So, we know that Brackettown Road stretched from Beaucatcher Road (Tunnel Road) west to Biltmore Avenue, and assuming that the road was named for “Brackettown”, it begs the question, “Where was Brackettown?” Brackettown, which was also sometimes called Clayton Hill or Claytontown, was at the time, an African American community within Kenilworth Park (as it was bordered by Kenilworth Park on three sides). The boundaries, though unofficial, roughly were: Brackettown Road (Wyoming Road) on the south, Forest Hill Road on the west, Kenilworth Road on the east (although that section of Kenilworth Road did not exist until 1926), and what is now Beaucatcher Heights on the north (although a few of the original tracts from Brackettown encroach into the new Beaucatcher Heights). So, then the next question that begs an answer is, “How did Brackettown form and develop into a community?”
+---+
**Task list**
1: In the passage on Brackettown, why is the community described as being within Kenilworth Park? Answer in one to three sentences.
2: Continue the passage on Brackettown, picking up after its final sentence.

**Keypoint text descriptions**
+---+
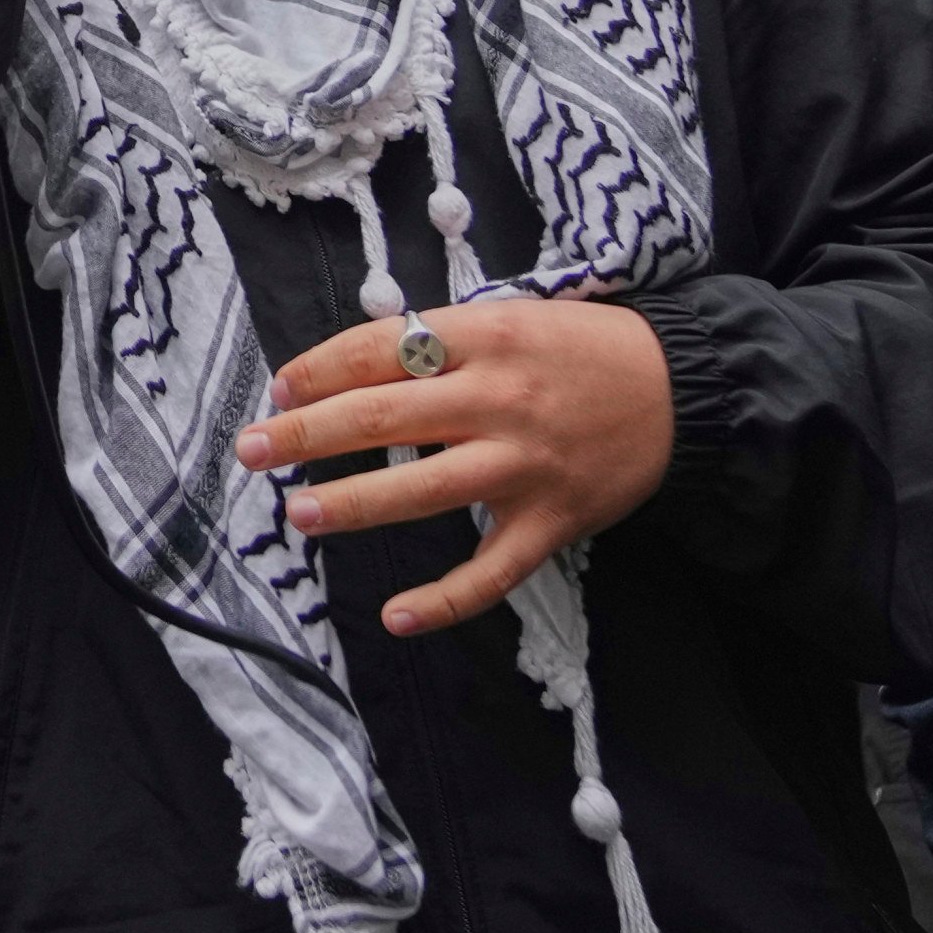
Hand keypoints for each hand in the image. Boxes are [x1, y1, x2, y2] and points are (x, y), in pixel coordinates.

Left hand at [232, 297, 673, 638]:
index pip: (378, 350)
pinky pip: (491, 572)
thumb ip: (438, 338)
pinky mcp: (550, 521)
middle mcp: (498, 400)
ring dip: (354, 504)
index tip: (280, 391)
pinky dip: (443, 600)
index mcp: (483, 338)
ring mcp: (524, 465)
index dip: (319, 370)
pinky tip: (395, 616)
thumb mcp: (510, 317)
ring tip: (301, 513)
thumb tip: (350, 365)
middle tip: (252, 449)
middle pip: (382, 417)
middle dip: (306, 435)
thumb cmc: (580, 348)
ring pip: (423, 490)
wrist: (681, 389)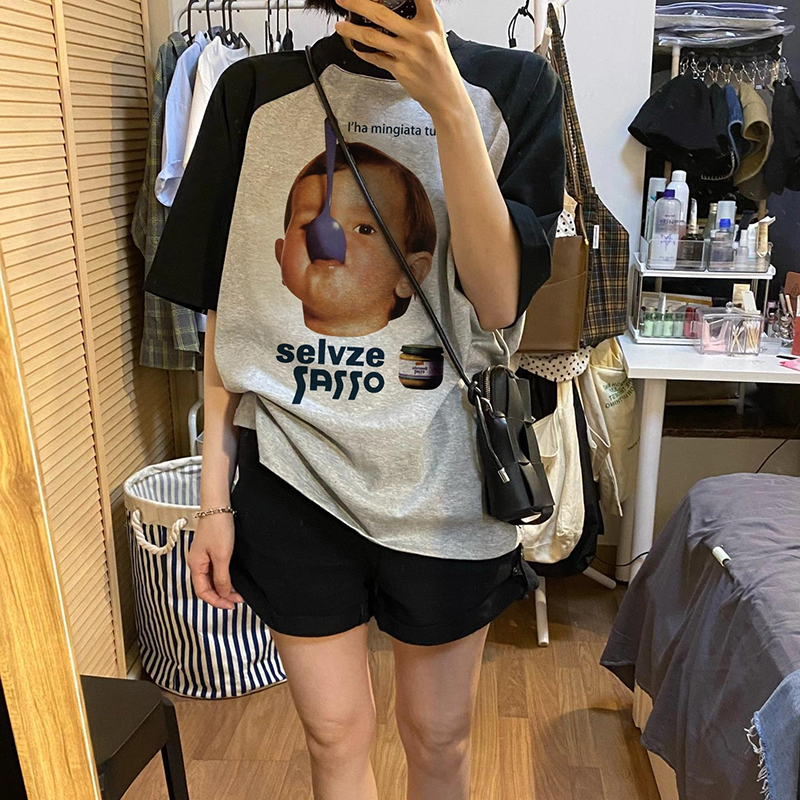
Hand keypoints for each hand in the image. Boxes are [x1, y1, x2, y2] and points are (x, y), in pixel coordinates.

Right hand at [187, 513, 243, 610]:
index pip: (202, 592)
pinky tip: (233, 580)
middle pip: (206, 587)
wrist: (219, 506)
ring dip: (224, 588)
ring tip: (238, 593)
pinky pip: (215, 570)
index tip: (230, 606)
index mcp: (195, 565)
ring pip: (212, 579)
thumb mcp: (222, 556)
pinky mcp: (211, 550)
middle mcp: (197, 562)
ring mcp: (203, 556)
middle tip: (237, 601)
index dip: (216, 601)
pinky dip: (224, 578)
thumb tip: (223, 593)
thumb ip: (221, 577)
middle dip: (221, 596)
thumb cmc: (217, 527)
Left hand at [334, 0, 469, 120]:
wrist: (446, 95)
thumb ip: (419, 17)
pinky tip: (355, 46)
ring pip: (372, 38)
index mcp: (431, 22)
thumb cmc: (439, 64)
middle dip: (357, 4)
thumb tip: (392, 6)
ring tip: (340, 26)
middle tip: (343, 0)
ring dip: (352, 31)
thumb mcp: (436, 33)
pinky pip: (375, 58)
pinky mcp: (400, 70)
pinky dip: (363, 52)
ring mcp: (408, 54)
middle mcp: (419, 36)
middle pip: (381, 14)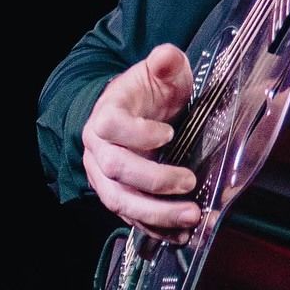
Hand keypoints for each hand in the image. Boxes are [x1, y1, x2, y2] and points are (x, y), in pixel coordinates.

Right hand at [82, 42, 200, 241]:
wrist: (130, 112)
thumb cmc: (145, 92)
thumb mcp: (160, 71)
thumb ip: (165, 62)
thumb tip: (167, 56)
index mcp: (106, 115)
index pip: (111, 125)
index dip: (138, 132)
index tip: (169, 133)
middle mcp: (99, 149)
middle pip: (117, 170)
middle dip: (154, 181)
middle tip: (189, 184)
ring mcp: (105, 176)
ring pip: (121, 201)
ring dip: (156, 214)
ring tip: (191, 217)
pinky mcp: (118, 195)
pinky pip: (132, 217)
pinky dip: (156, 228)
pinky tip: (181, 233)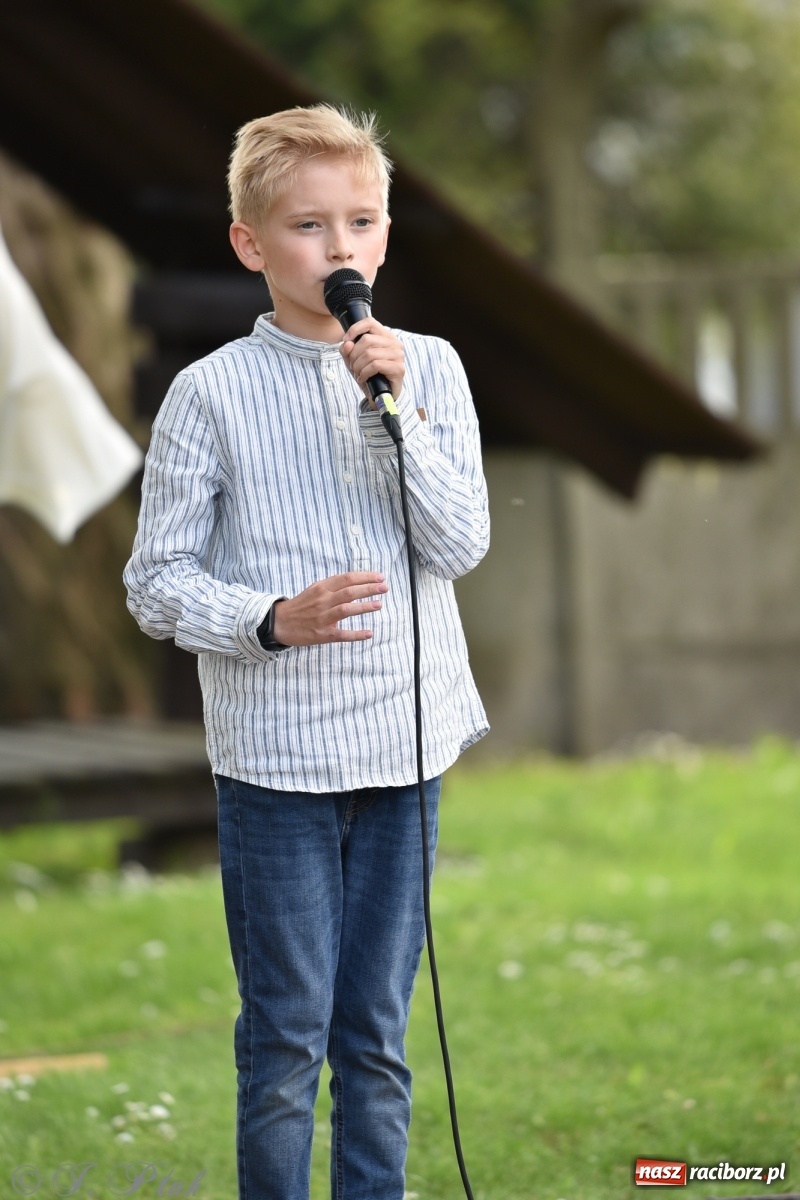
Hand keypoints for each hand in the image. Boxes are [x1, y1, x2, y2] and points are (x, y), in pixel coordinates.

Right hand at [272, 572, 388, 645]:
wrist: (280, 622)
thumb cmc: (301, 605)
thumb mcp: (315, 589)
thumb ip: (334, 585)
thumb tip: (357, 581)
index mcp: (322, 587)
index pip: (347, 578)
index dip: (366, 577)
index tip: (380, 577)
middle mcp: (323, 600)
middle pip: (350, 591)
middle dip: (370, 589)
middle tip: (385, 588)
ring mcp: (323, 618)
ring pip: (347, 609)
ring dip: (365, 606)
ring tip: (379, 604)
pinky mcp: (322, 634)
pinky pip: (342, 634)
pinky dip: (356, 634)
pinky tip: (369, 633)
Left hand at [340, 317, 404, 404]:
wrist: (381, 395)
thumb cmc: (369, 375)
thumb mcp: (353, 360)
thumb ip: (347, 350)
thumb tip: (347, 343)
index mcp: (385, 336)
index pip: (370, 322)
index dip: (355, 329)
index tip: (346, 340)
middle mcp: (394, 343)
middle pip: (367, 340)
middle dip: (354, 355)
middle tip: (352, 366)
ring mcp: (398, 355)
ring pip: (370, 353)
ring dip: (358, 366)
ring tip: (357, 374)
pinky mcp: (398, 368)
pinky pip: (375, 365)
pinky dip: (364, 373)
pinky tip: (363, 379)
+---+
**Numbered responses**
1: Brackettown is described as being within Kenilworth Park because Kenilworth Park bordered it on three sides.

2:
Asheville had several African American communities that developed after the Civil War during the decades of legalized segregation (which sadly and shamefully lasted for almost a century). Most, if not all, of these communities, in Asheville, centered around and on land that had formerly been used during slavery to house their enslaved servants. I mention this only because, as in the case of Brackettown, it’s difficult to know when these communities actually began, as evidences seem to indicate that many of the residents were occupying their land predating their official deeds of transfer, and also, because this is important to know as we’re finding that many of the original residents of these communities purchased their lands from their former “owners”, indicating that many of the original residents had prior familial connections to each other, having lived together as a community prior to owning their own properties.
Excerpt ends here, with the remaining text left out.